Tahun ini kumulai dengan kabar duka, sempat down beberapa hari dan mengalami masa antara. Merenungkan hidup, mau ngapain ke depan, kerinduan membuncah untuk pulang ke Solo, dalam kebosanan rutinitas kerja, menyumpatnya dengan keraguan, menghadangnya dengan alasan bertahan. Bagaimana keluarga memang segalanya, senyum Hermione seolah memaku diri bertahan guna mengorbankan seribu satu impian muda, memaksa menenggelamkan banyak skenario, andai ini itu. Selalu; sabar, tawakal, iqtiar.
Menenggelamkan diri dalam bacaan, menikmati huruf demi huruf memang bagiku semacam obat melarikan diri dari kepenatan waktu, menenggelamkan diri seolah menghentikan gerak luar dari tekanan yang muncul. Februari, lalu Maret datang, rutinitas menikmati Oscar nyaris ku-skip, April lalu Mei, ulang tahun May yang otomatis mengajak menginjak bumi lagi. Juni dalam #30HariMenulis #ReviewBuku dan akhirnya saya kembali terjebak rutinitas tahunan, lagi.
Ketika kandidat Kusala Sastra Khatulistiwa diumumkan, belum satupun baca. Rasanya sayang melewatkan moment ini, dengan semangat lahap yang kembali, kukejar jua akhirnya. Semua rampung baca pada 12 Oktober, rampung ulas 14 Oktober. Dibuka dengan buruk oleh Cara Berbahagia, yang anehnya malah mencari kepala yang dengan sukarela dilepasnya, merupakan skor terendah. Lalu Banana, lagi-lagi menyajikan novel bagus yang sayangnya terlampau tipis, coba dikembangbiakan lagi, banyak hal di Gang Patos bisa digali. Bertarung sekadar hobi. Tango memberikan kembali kepercayaan diri dengan skor sempurna. Bugiali dan Seekor Capung, duo indie ini dengan tepuk tangan membahana bisa melejit dalam daftar pendek ketika kubaca. Jamaloke kembali mengajak santai dalam narasi berbelit tanpa daya kejut, Teh sesuai ekspektasi yang memang Bung Iksaka jago di cerita pendek. Dua terakhir yang sudah tersingkir, ngalir saja. Setelah senyam senyum di Republik, daftar prosa ditutup dengan sangat bagus oleh Atraksi. Aneh, kumpulan kisah sebagus ini tercoret.

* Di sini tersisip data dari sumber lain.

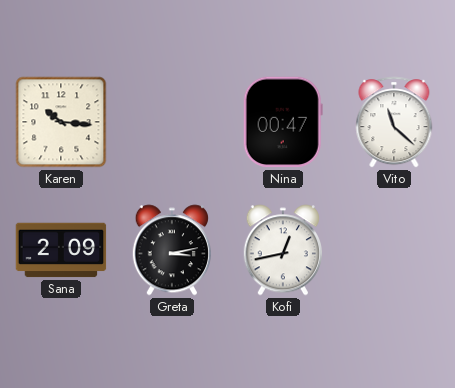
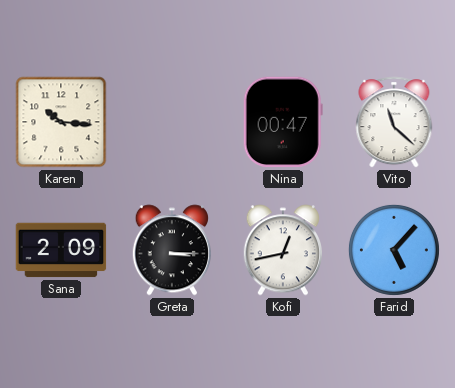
Greta: 3:13 -> 3:15
Farid: none -> 5:07
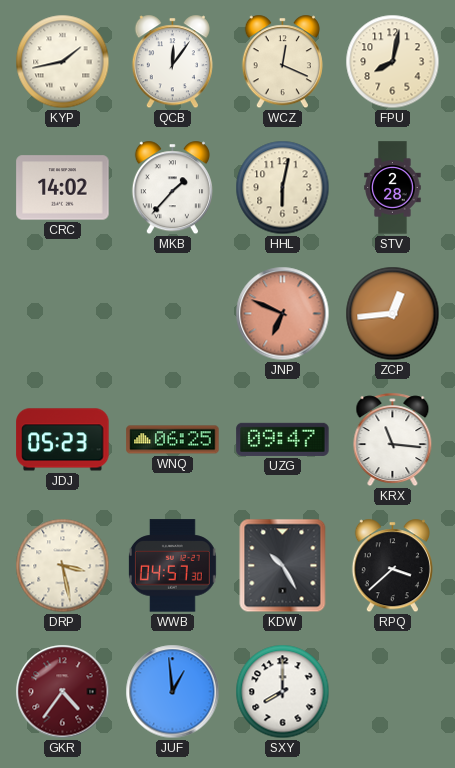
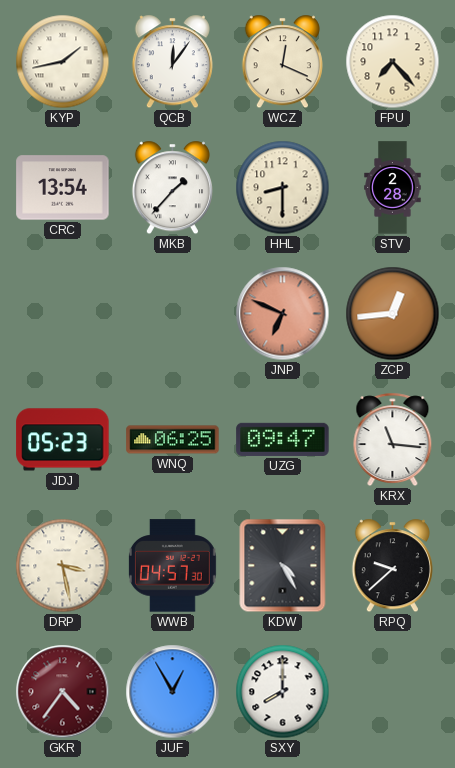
FPU: 8:02 -> 7:23
CRC: 14:02 -> 13:54
HHL: 6:02 -> 8:30
KDW: 10:25 -> 4:25
RPQ: 3:38 -> 9:38
JUF: 12:59 -> 12:55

“… aku mendengar suara tepuk tangan. Semakin lama semakin keras.” Merupakan kalimat penutup buku Teh dan Penghianat. Seolah menjadi pertanda, Bung Iksaka Banu menang lagi? “… berusaha menggapai-gapai Tuhan.” Adalah kalimat akhir yang bombastis dalam Tango & Sadimin, seolah tangan Tuhan akan membantu Mbak Ramayda Akmal memenangkan piala prosa terbaik. Siapapun itu, besok kita tahu salah satu dari mereka yang berada di puncak acara, yang pasti Penerbit Major Gramedia Grup kembali mendudukinya setelah vakum tiga tahun.

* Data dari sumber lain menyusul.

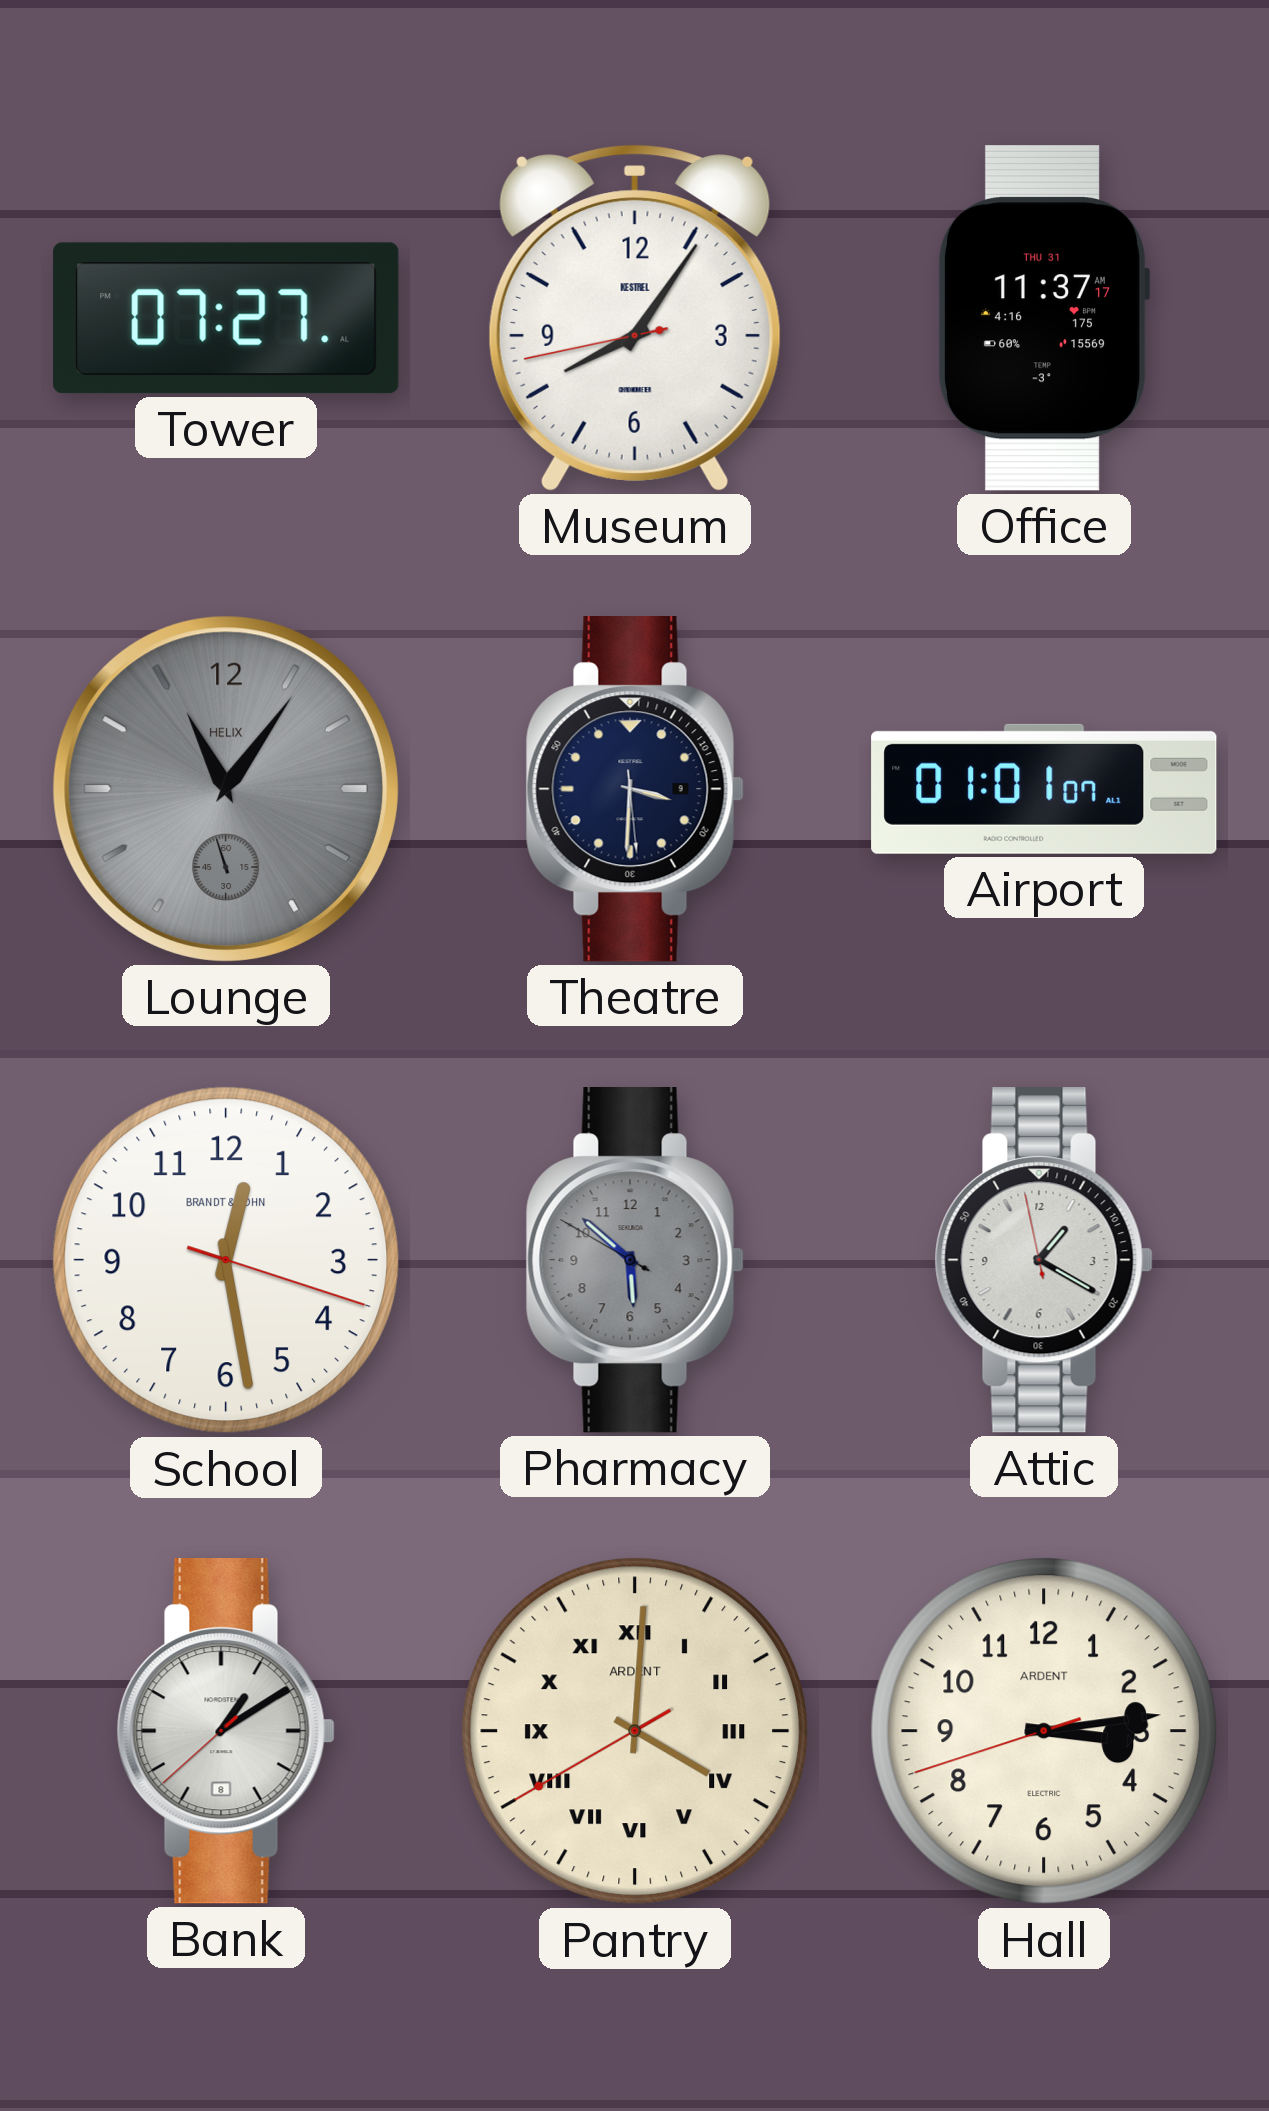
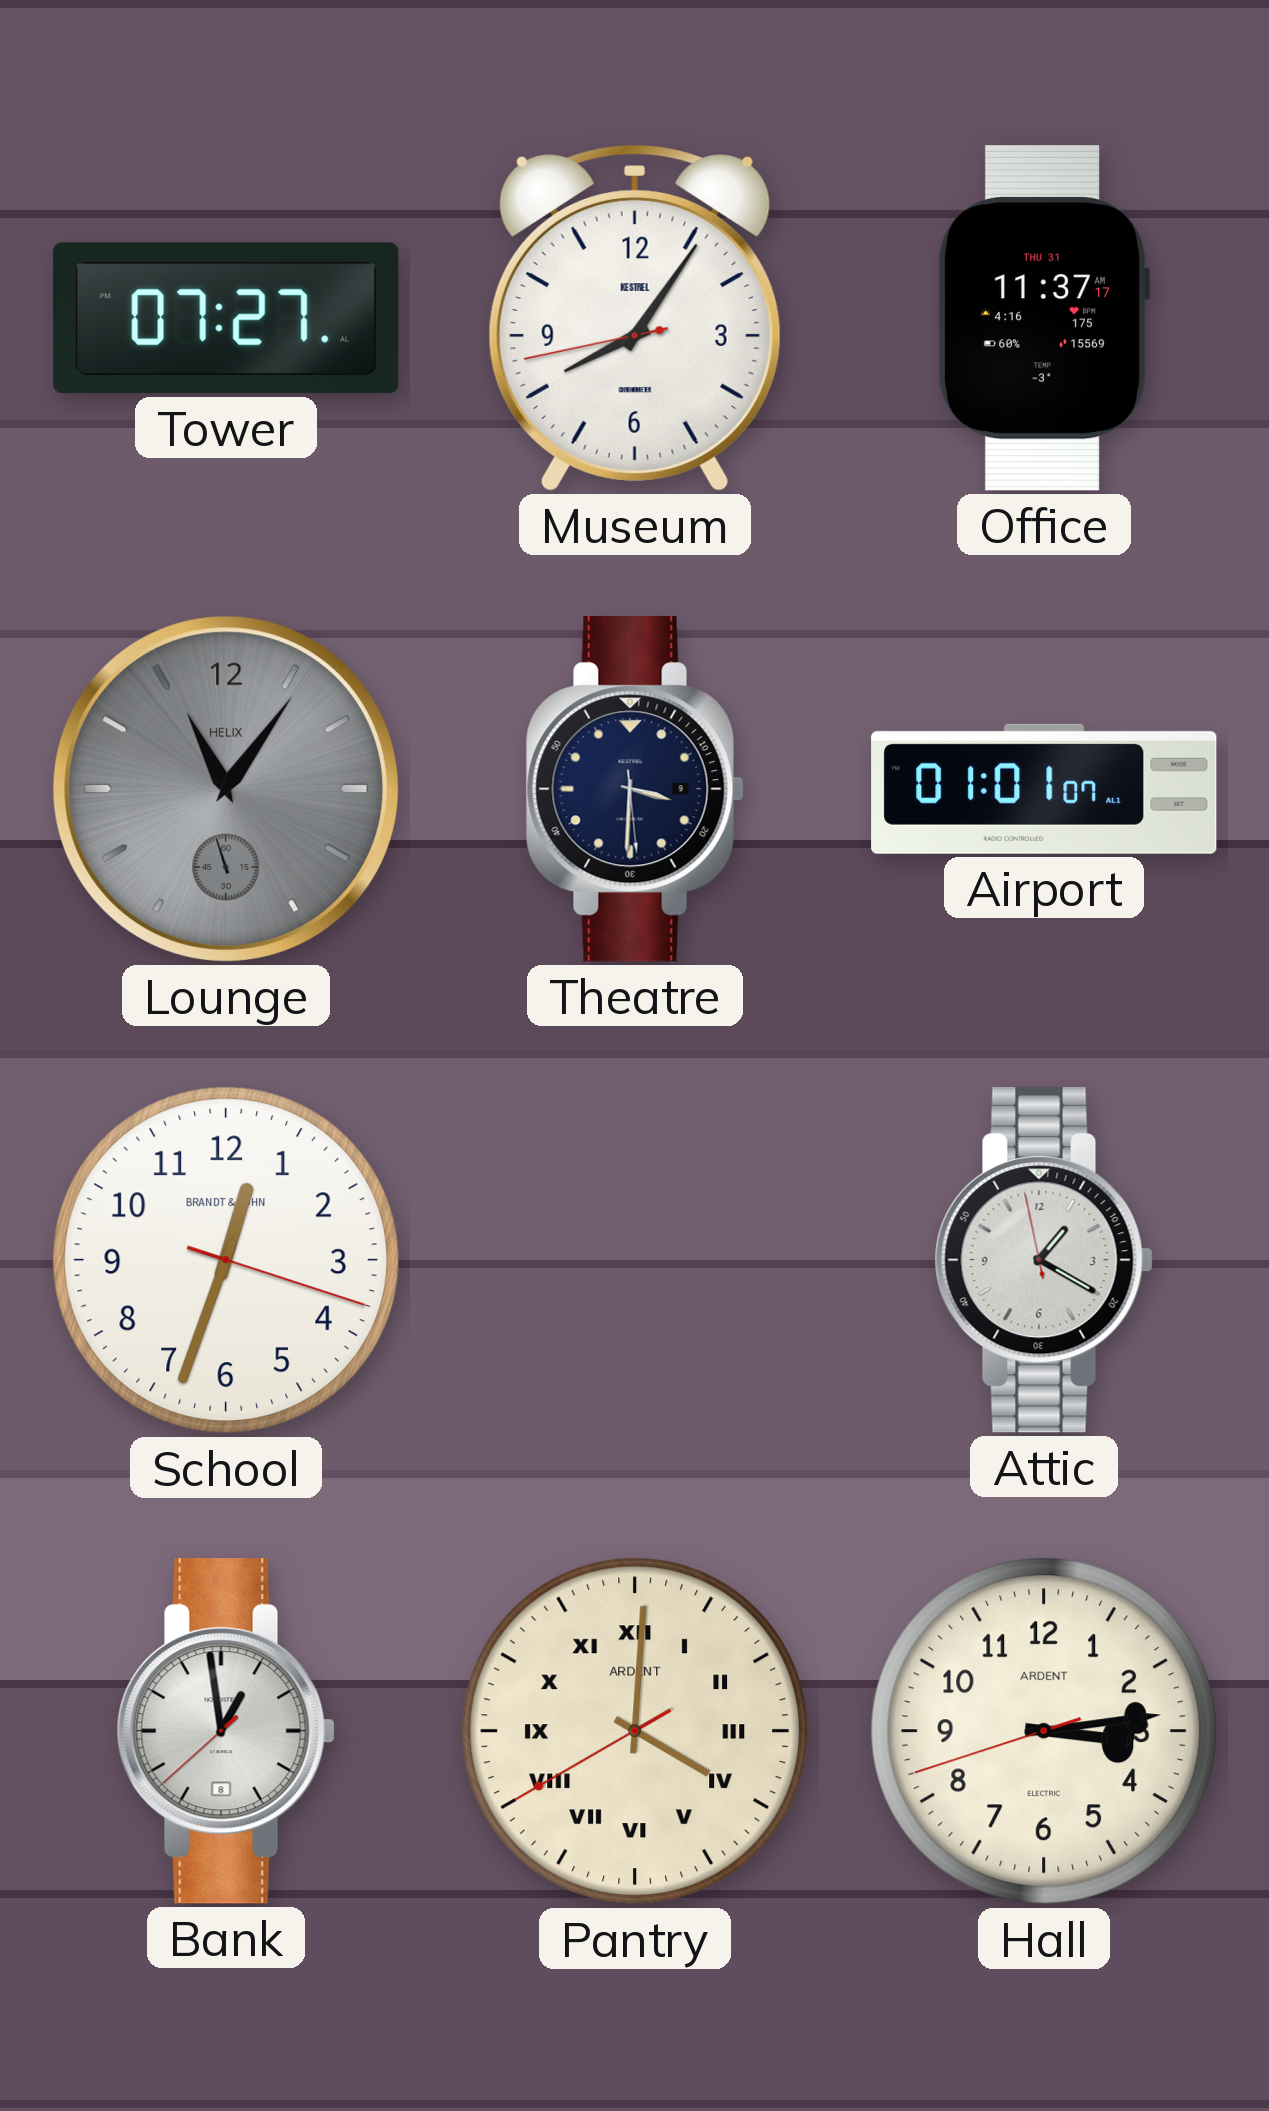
School: 12:28 -> 12:33
Pharmacy: 5:51 -> none
Bank: 1:09 -> 12:58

Prediksiku, jelas menyesuaikan skor. Cara Berbahagia coret pertama, Bugiali adalah kuda hitam dengan tuaknya sulit di puncak, Seekor Capung akan senasib Gentayangan, gagal terbang tinggi. Final match: Teh dan Sadimin, keduanya skor lima bintang. Teh memang sangat menawan, mencipta cerita sejarah dalam penggalan-penggalan cerpen, yang sulit sekali untuk tak bilang wow ketika punch-line disaji di tiap akhir naskah. Tango sangat tangguh. Tak kusangka, para karakter diungkap hati abu-abunya dengan gemilang. Lalu siapa yang akan menang? Apakah ending tepuk tangan, atau gapaian tangan Tuhan? Saya lebih percaya sang Pencipta akan selalu bersama para pemenang, bersama Nini Randa dan Haji Misbah. Or is just me?